Le prix de la vertu

Le prix de la vertu

Qu’est ce que ça rapporte aujourd’hui d’être un pays rigoureux dans la gestion publique et vertueux dans la politique monétaire ? Comment ça, un tel pays n’existe pas ? Mais si, mais si. Et ce qu’il gagne surtout, ce sont des embêtements : il ne fait pas bon être raisonnable dans un monde qui a perdu la boule. Les Suisses en font de nouveau la malheureuse expérience : leur monnaie est devenue aussi précieuse que l’or en barres, face aux grandes devises – notamment l’euro, au cas d’espèce – devenues suspectes d’être touchées par le phylloxera monétaire. Une cochonnerie dévastatrice qui, comme son homologue autrefois responsable de l’anéantissement du vignoble français, provient des Etats-Unis : l’hygiène financière de ce pays est déplorable. Et la Croix Rouge ne dispose pas d’antiseptiques assez puissants pour assainir les marchés. Il en résulte que la Franc suisse est devenu tellement cher que le plus modeste chocolat local se trouve valorisé au prix de la truffe périgourdine : les exportations helvétiques commencent ainsi à en souffrir méchamment, mettant en péril la croissance du pays.
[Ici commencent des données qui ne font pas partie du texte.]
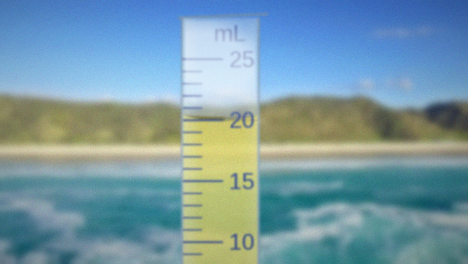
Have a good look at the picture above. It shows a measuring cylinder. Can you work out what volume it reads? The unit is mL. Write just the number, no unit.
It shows 20
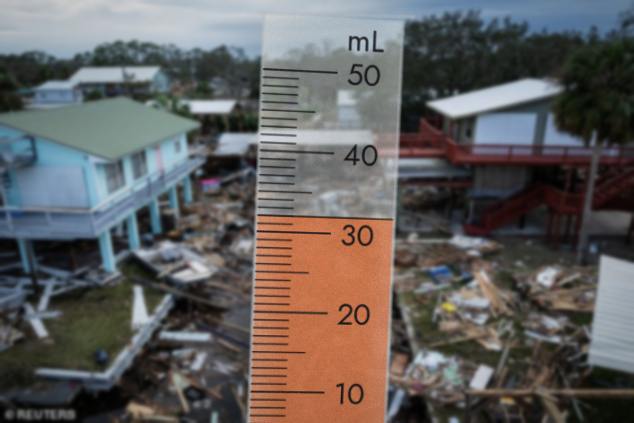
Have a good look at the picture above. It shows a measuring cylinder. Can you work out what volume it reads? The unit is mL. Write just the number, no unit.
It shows 32
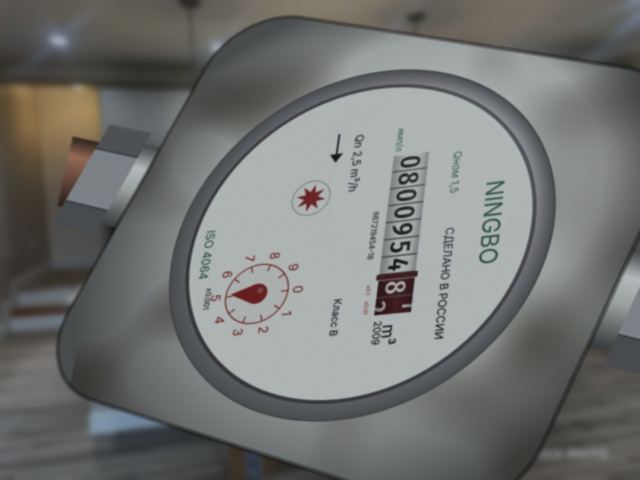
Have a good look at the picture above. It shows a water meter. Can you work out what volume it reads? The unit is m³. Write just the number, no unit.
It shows 800954.815
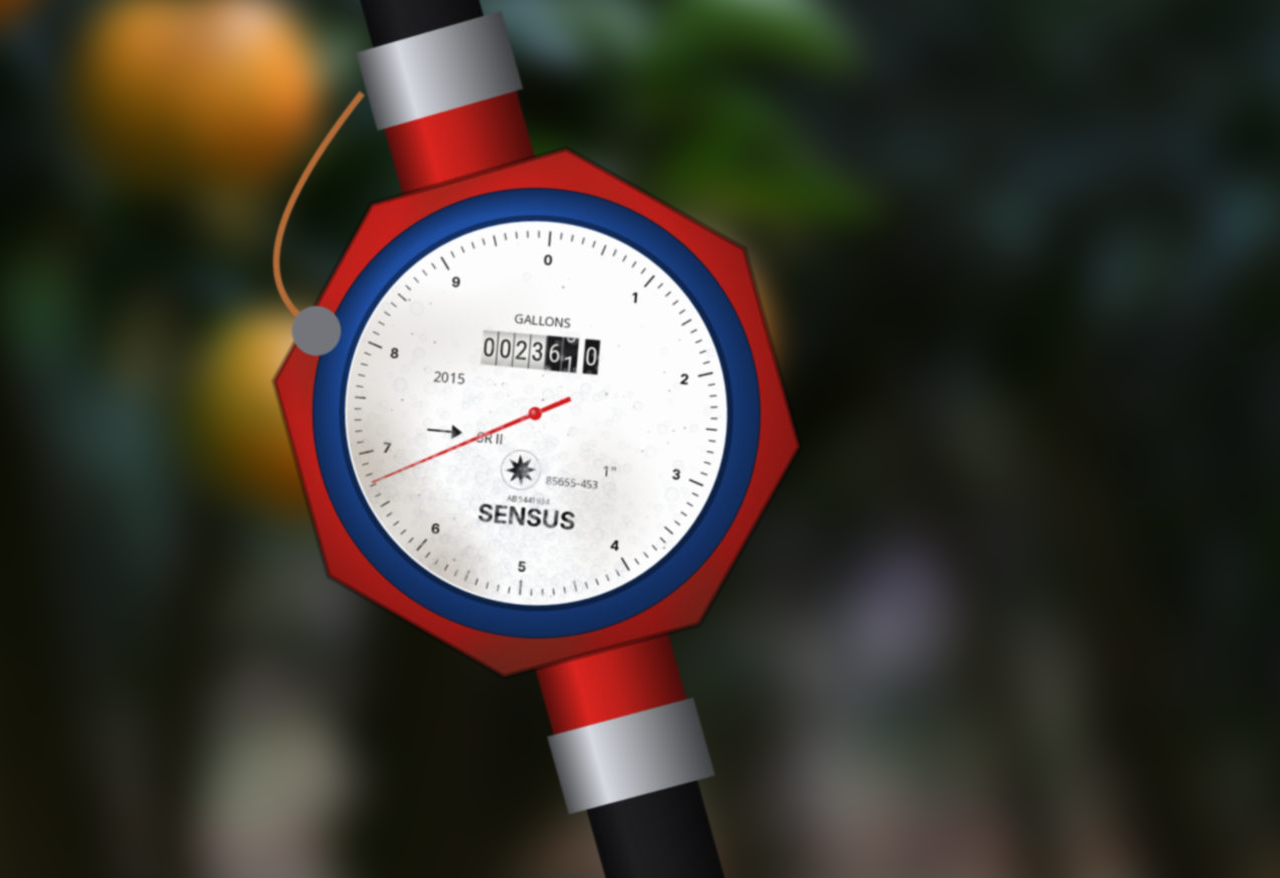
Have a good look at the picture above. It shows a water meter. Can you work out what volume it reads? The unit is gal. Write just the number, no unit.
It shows 23606.7
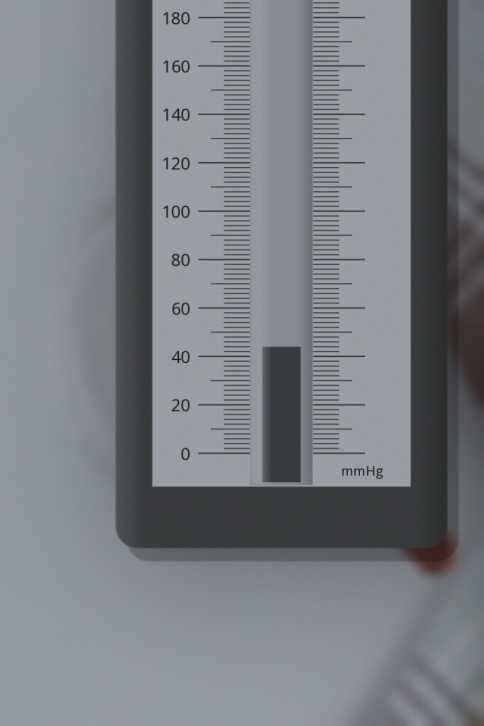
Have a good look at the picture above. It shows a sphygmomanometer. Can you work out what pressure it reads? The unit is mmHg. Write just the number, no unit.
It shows 44
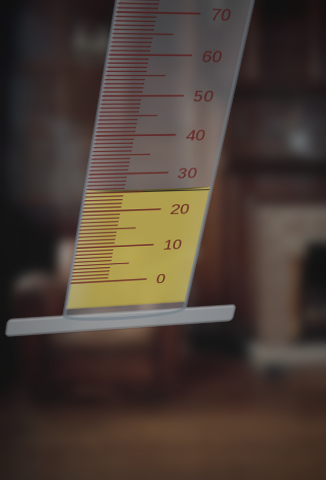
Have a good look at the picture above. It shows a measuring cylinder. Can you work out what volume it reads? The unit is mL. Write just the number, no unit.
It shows 25
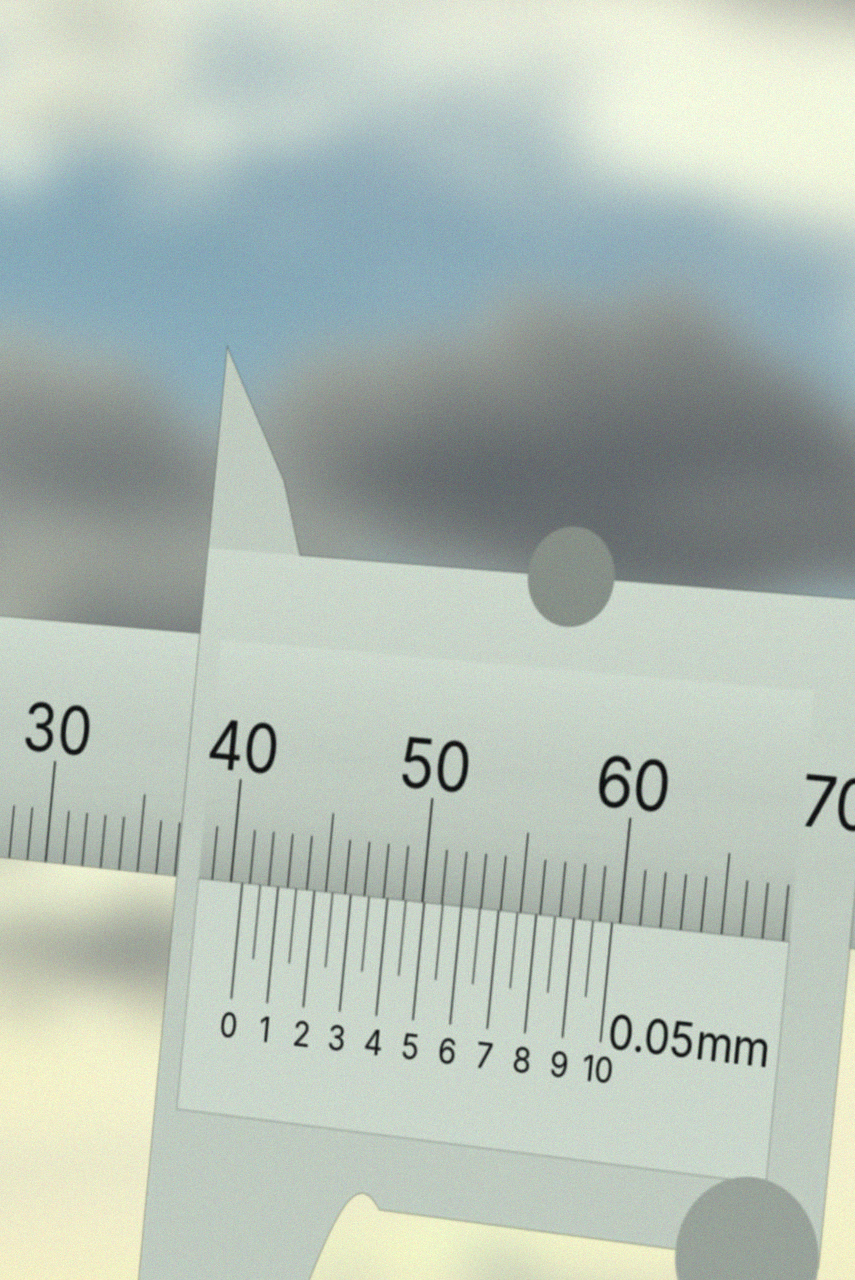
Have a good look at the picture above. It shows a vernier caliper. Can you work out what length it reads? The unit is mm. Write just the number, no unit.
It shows 40.6
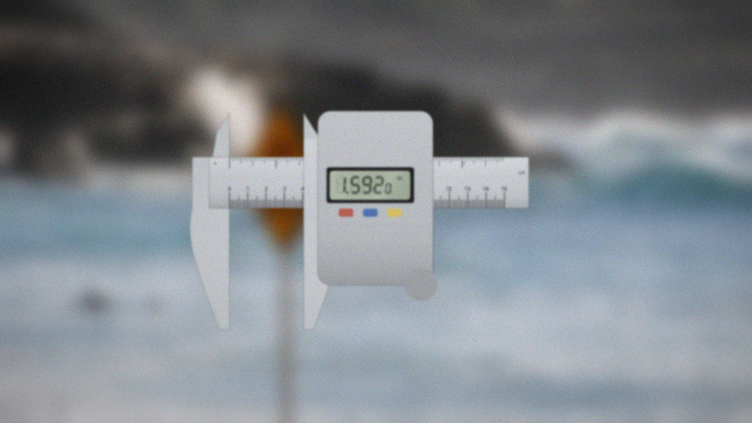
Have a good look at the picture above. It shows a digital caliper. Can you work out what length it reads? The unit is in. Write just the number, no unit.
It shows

Est-ce la raison pour laquelle les actions suisses ont, ces derniers jours, plus fortement baissé que leurs homologues européennes ? On ne saurait l’affirmer, mais le contexte est suffisamment électrique pour avoir décidé l’Institut d’émission à prendre des mesures offensives. La BNS va en effet augmenter considérablement la masse de monnaie centrale disponible (50 milliards de CHF sur un montant actuel de 80 milliards de monnaie légale) et réduire à 0.25% son taux d’escompte (contre 0.75%). Le dispositif est simple : elle ne va pas renouveler les bons qu’elle avait émis l’année dernière, en contrepartie des Francs créés pour l’achat massif d’euros (visant à soutenir le cours de la monnaie européenne). Même si ces bons étaient faiblement rémunérateurs, les Banques locales y avaient souscrit massivement dans leurs comptes ouverts à la BNS, dont les dépôts sont ordinairement dépourvus d’intérêt. Les Banques commerciales vont ainsi se retrouver gavées de liquidités : les taux du marché monétaire vont tendre vers zéro, rendant peu attractifs les placements courts en Franc suisse. Ce qui devrait relâcher la pression sur la devise et faire baisser son cours. Théoriquement, du moins. Et que vont faire les banques commerciales de tout cet argent ? Si elles sont cliniquement morales, elles soutiendront l’économie autochtone. Sinon, elles auront un gros tas de munitions pour des aventures spéculatives. Une longue pratique de la vertu pourrait ainsi conduire à des tentations sulfureuses.

La recette du jour

Les malheurs du vainqueur

Vous avez continument résisté aux sirènes de l’argent facile et à la magie de l’effet de levier du crédit. Vous avez toujours privilégié la discipline du travail et la saine pratique de l’épargne. Parfait : vous êtes donc Auvergnat, Suisse, ou Martien. Mais comme le reste du monde a fait exactement le contraire, vous êtes maintenant cerné. Car la théorie est formelle : la mauvaise monnaie chasse la bonne.